# [Assignment]
If a line in the records below contains the word "pillow", copy it out.

—————

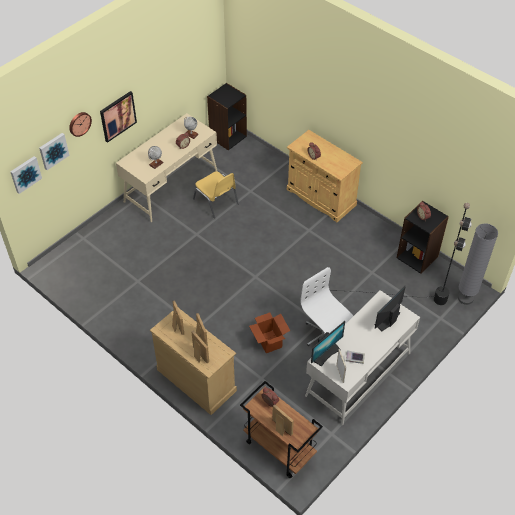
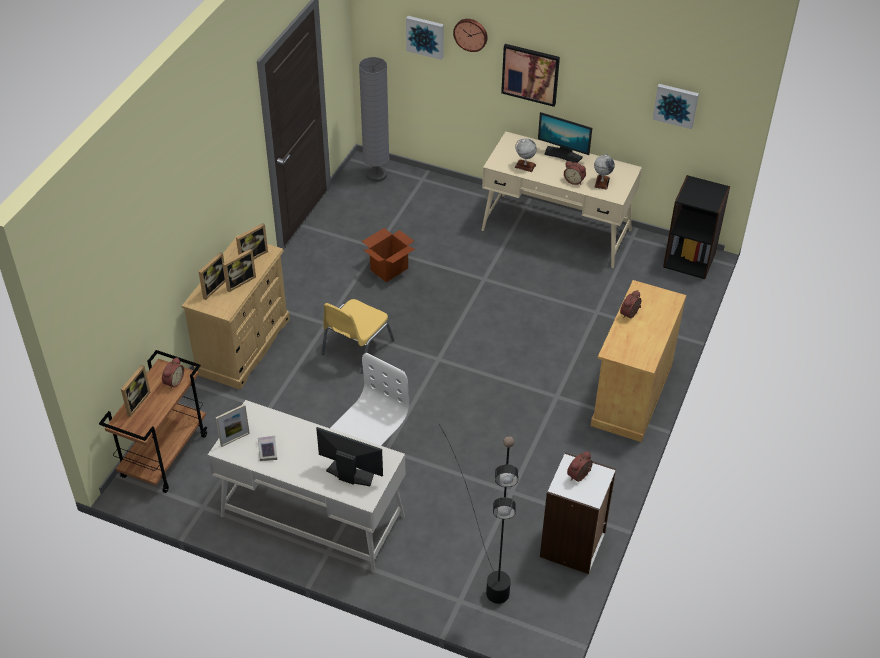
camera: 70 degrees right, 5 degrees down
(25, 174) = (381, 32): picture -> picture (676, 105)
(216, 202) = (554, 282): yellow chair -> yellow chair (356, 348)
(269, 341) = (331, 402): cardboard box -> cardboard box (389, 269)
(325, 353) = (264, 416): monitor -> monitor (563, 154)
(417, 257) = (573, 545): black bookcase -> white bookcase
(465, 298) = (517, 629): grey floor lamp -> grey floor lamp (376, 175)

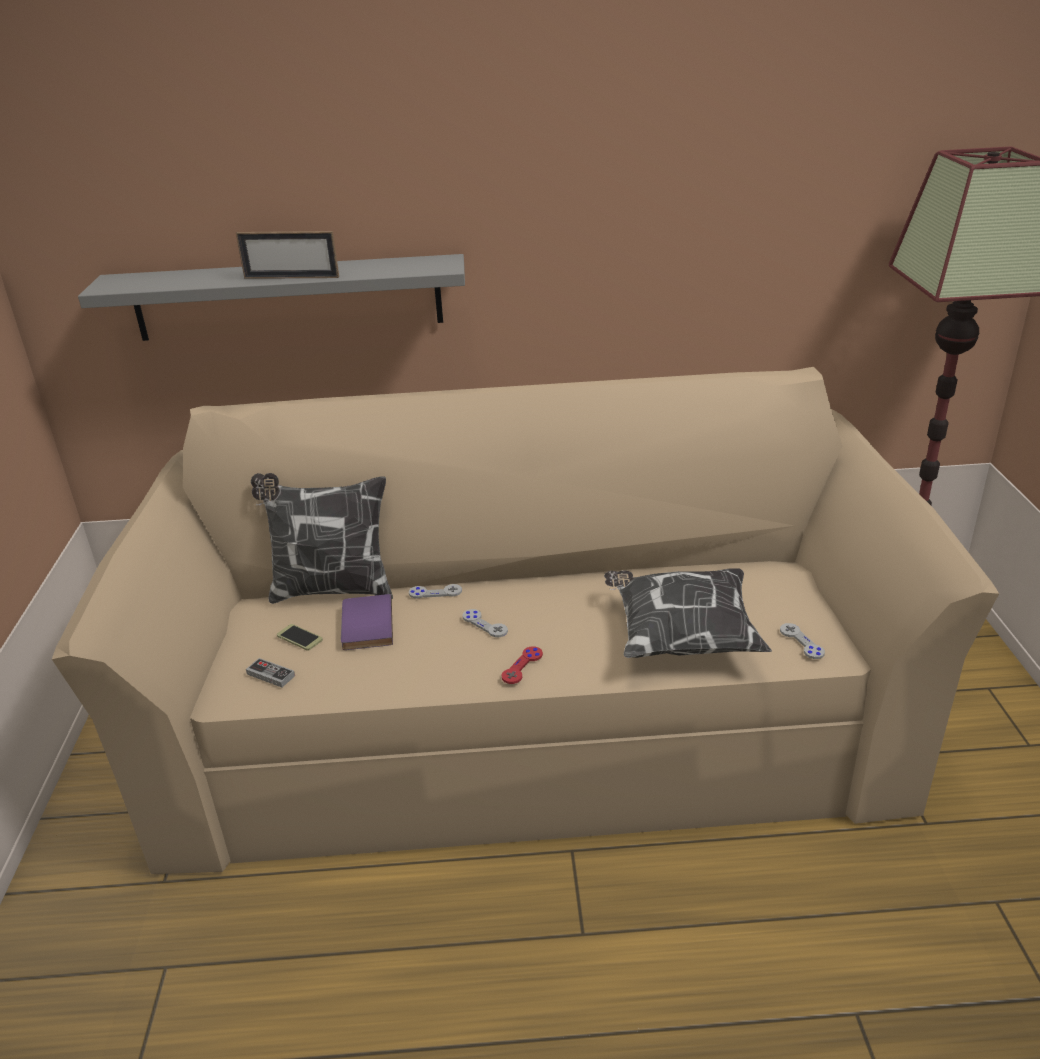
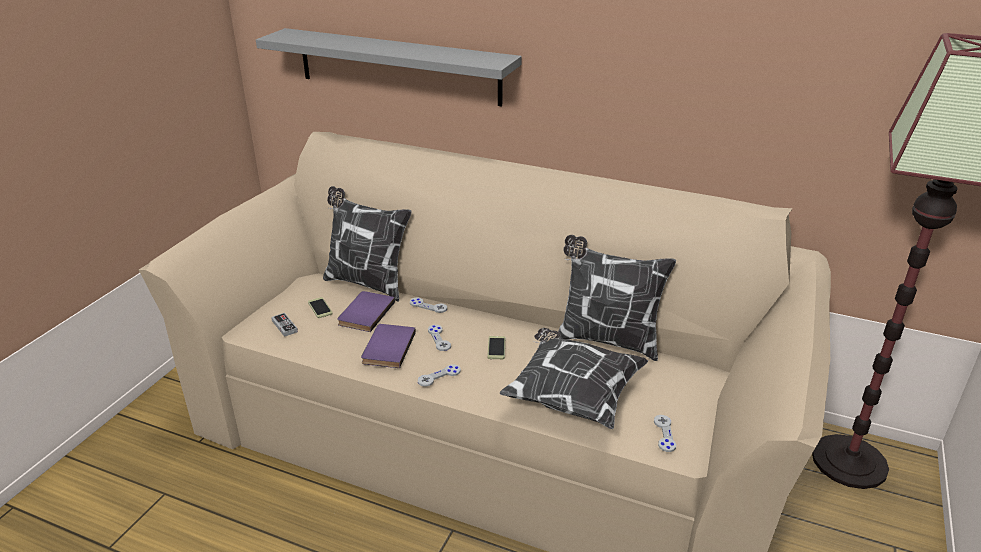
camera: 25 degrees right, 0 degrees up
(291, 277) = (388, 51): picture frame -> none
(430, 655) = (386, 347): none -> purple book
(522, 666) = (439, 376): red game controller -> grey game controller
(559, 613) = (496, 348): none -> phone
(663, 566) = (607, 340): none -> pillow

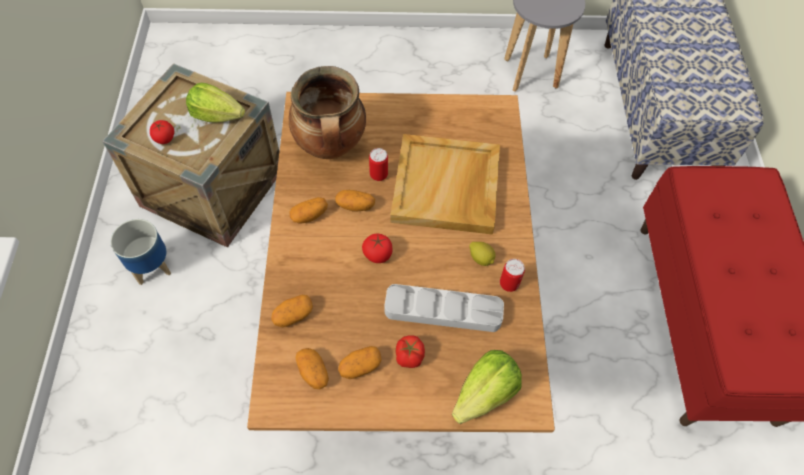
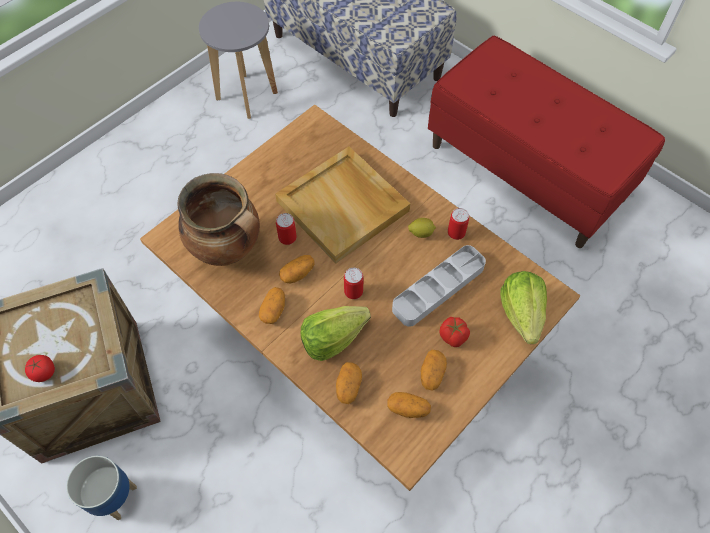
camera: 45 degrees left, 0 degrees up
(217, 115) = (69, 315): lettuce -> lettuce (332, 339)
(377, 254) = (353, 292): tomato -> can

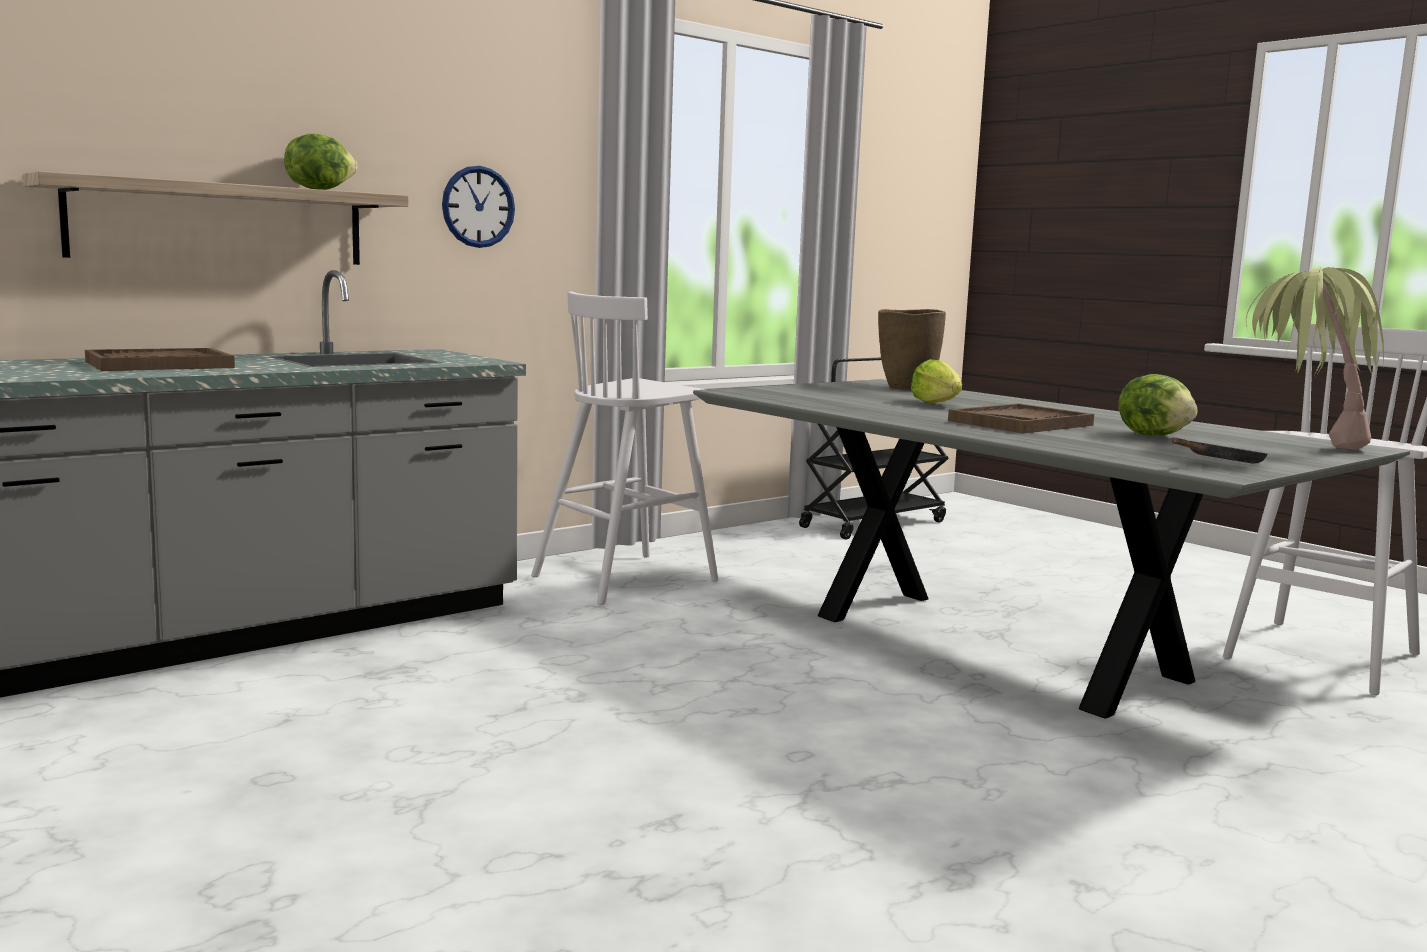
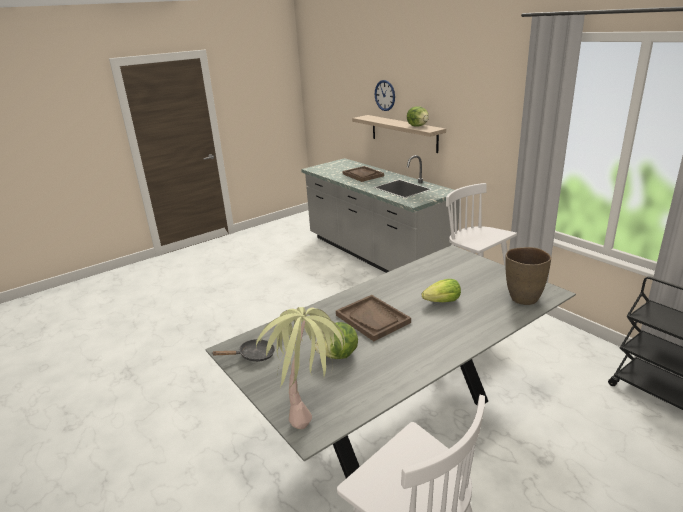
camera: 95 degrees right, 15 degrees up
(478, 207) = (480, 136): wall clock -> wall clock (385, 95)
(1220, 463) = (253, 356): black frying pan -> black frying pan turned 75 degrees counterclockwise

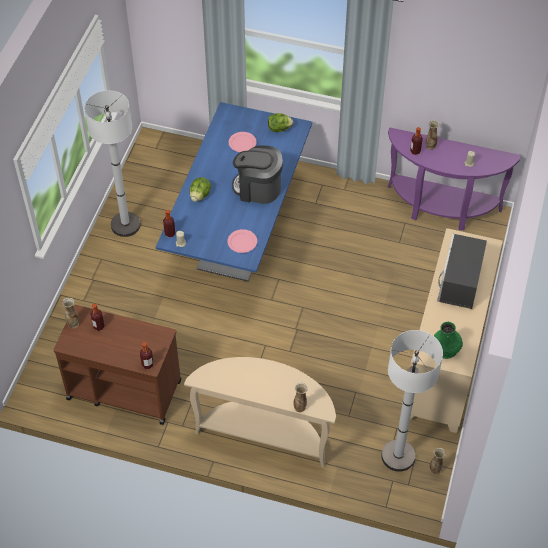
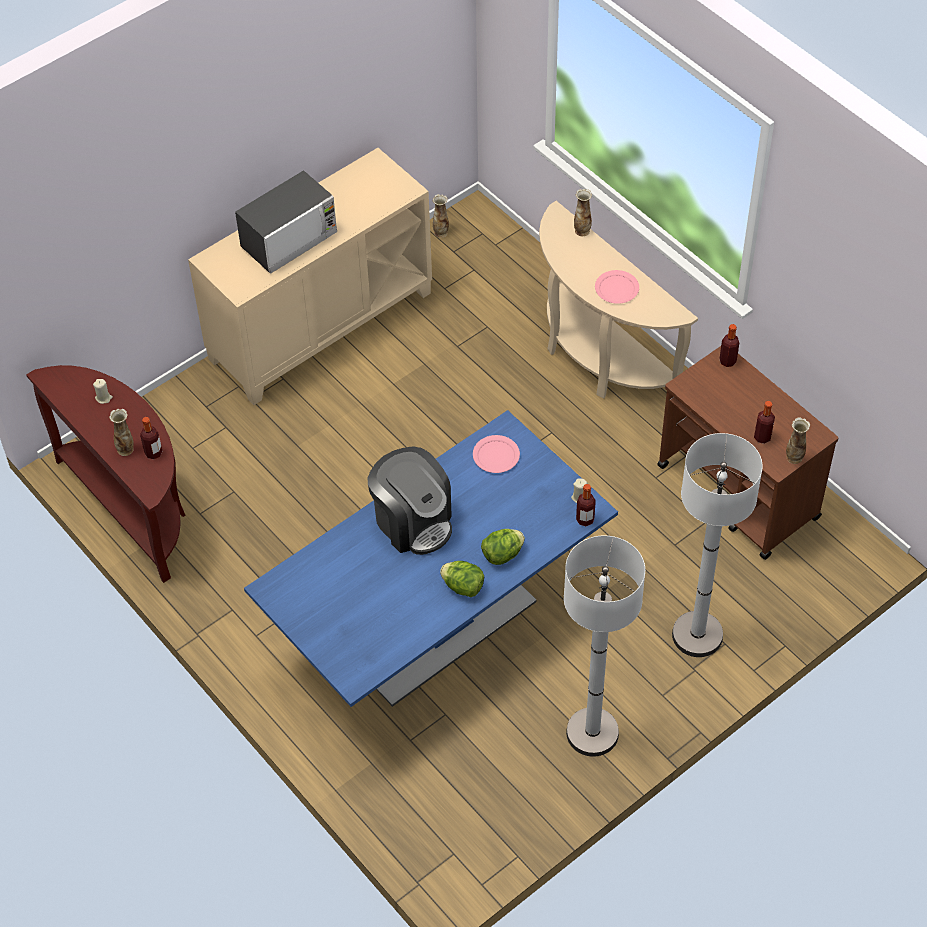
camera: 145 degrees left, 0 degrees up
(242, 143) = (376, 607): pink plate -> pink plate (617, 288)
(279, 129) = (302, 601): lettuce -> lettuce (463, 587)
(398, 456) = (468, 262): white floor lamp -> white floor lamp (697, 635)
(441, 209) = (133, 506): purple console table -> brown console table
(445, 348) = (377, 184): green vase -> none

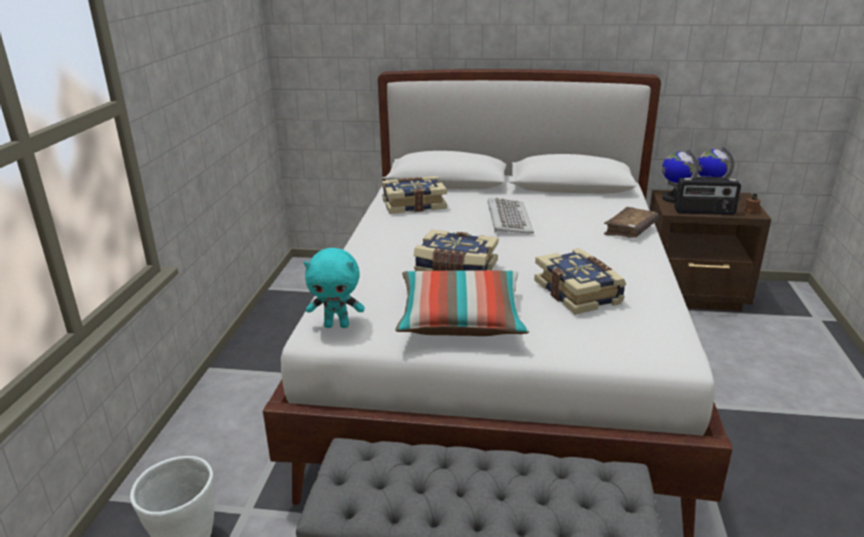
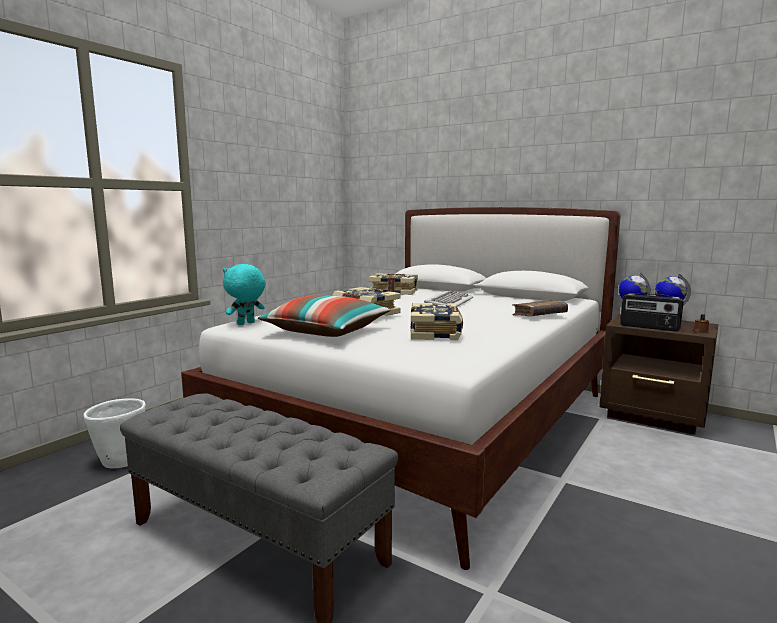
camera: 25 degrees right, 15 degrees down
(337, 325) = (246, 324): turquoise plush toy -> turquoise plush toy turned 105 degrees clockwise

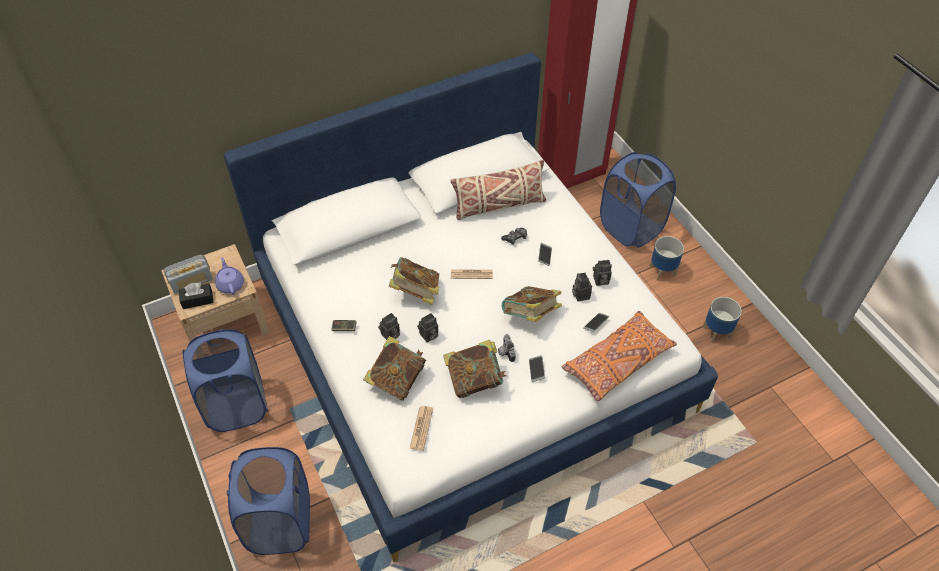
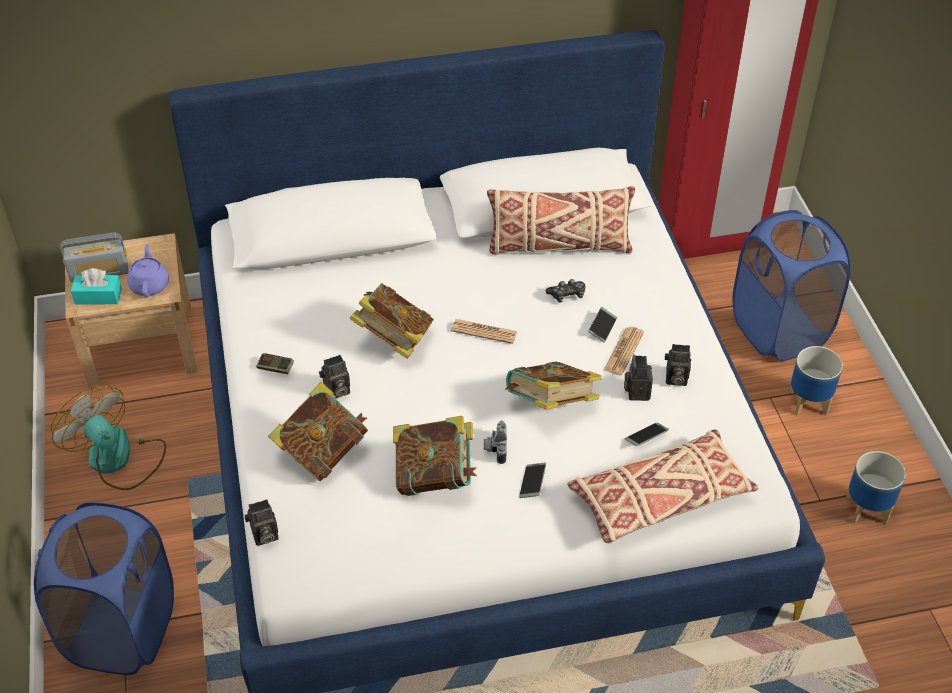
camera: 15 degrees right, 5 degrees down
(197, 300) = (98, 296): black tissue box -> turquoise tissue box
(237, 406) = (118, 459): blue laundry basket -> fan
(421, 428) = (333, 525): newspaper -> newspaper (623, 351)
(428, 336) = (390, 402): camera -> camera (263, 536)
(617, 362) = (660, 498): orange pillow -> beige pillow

—————

# [Exercise result]
(663, 566) = (607, 340): none -> pillow
(617, 362) = (660, 498): orange pillow -> beige pillow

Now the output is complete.